While orbiting the Earth on the Endeavour, Jemison co-investigated two bone cell research experiments. After Jemison left NASA, she taught at Dartmouth College and founded the Jemison Group, which encourages schools to foster student’s love of science and technology.

2. Otis Boykin

Mostly known for his wire precision resistor for televisions and radios and a control unit for the pacemaker, Otis Boykin developed a variety of technological devices and had 26 patents at the time of his death in 1982. Boykin graduated from Fisk college in Nashville, Tennessee, and later became a lab assistant with the Majestic Radio and TV Corporation in Chicago, Illinois.

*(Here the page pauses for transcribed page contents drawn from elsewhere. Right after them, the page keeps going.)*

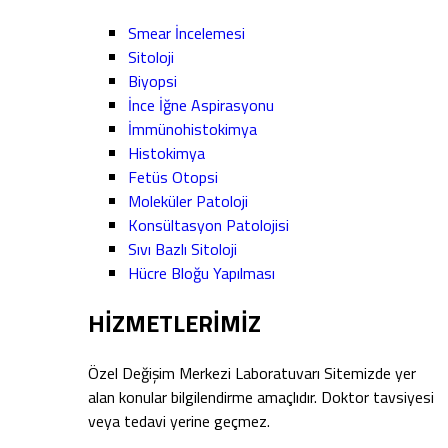
Smear İncelemesi
Sitoloji
Biyopsi
İnce İğne Aspirasyonu
İmmünohistokimya
Histokimya
Fetüs Otopsi
Moleküler Patoloji
Konsültasyon Patolojisi
Sıvı Bazlı Sitoloji
Hücre Bloğu Yapılması
HİZMETLERİMİZ
Özel Değişim Merkezi Laboratuvarı Sitemizde yer
alan konular bilgilendirme amaçlıdır. Doktor tavsiyesi
veya tedavi yerine geçmez.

Boykin also developed a device that has the ability to withstand extreme temperature changes and was used by the United State military for guided missiles and IBM computers. His passion for working with resistors made them more reliable, changed a variety of industries and paved the way for next innovations to come forward.

3. Hattie Scott Peterson

Hattie Scott Peterson paved the way for all future female engineers by being the first African American woman to hold an engineering degree. Peterson graduated from Howard University with a Bachelor of Science in Civil Engineering in 1946.

Peterson went on to work as a survey and cartographic engineer for the U.S. Geological Survey in California, and was passionate about encouraging women to pursue engineering as a profession.

See also Katherine Johnson, the Hidden Figures Mathematician Who Got Astronaut John Glenn Into Space

4. Mark Dean

Mark Dean is a computer scientist and engineer who helped develop many technologies used on a daily basis. Dean is known for developing the PC monitor, the Industry Standard Architecture system bus (ISA) and the first gigahertz chip. An ISA bus allows more than one expansion card to operate with a computer’s motherboard and a gigahertz is a clock frequency that helps speed up a computer’s processor.

Dean graduated from the University of Tennessee in 1979, before moving to IBM to develop industry-changing technologies. He served as the Interim Dean and John Fisher Distinguished Professor, University of Tennessee Tickle College of Engineering in 2013 and is now retired.

5. Ayanna Howard

Ayanna Howard has made great strides in developing robotics and artificial intelligence technologies with human-like cognitive abilities. Howard, an IEEE Senior member, received a bachelor of science in engineering from Brown University and then her master of science and PhD in electrical engineering form the University of Southern California in 1999.

Howard has worked on a variety of robotic projects such as with NASA, to study Arctic ice shelves and help children with special needs. She is currently a professor and chair for the school of interactive computing at Georgia Tech.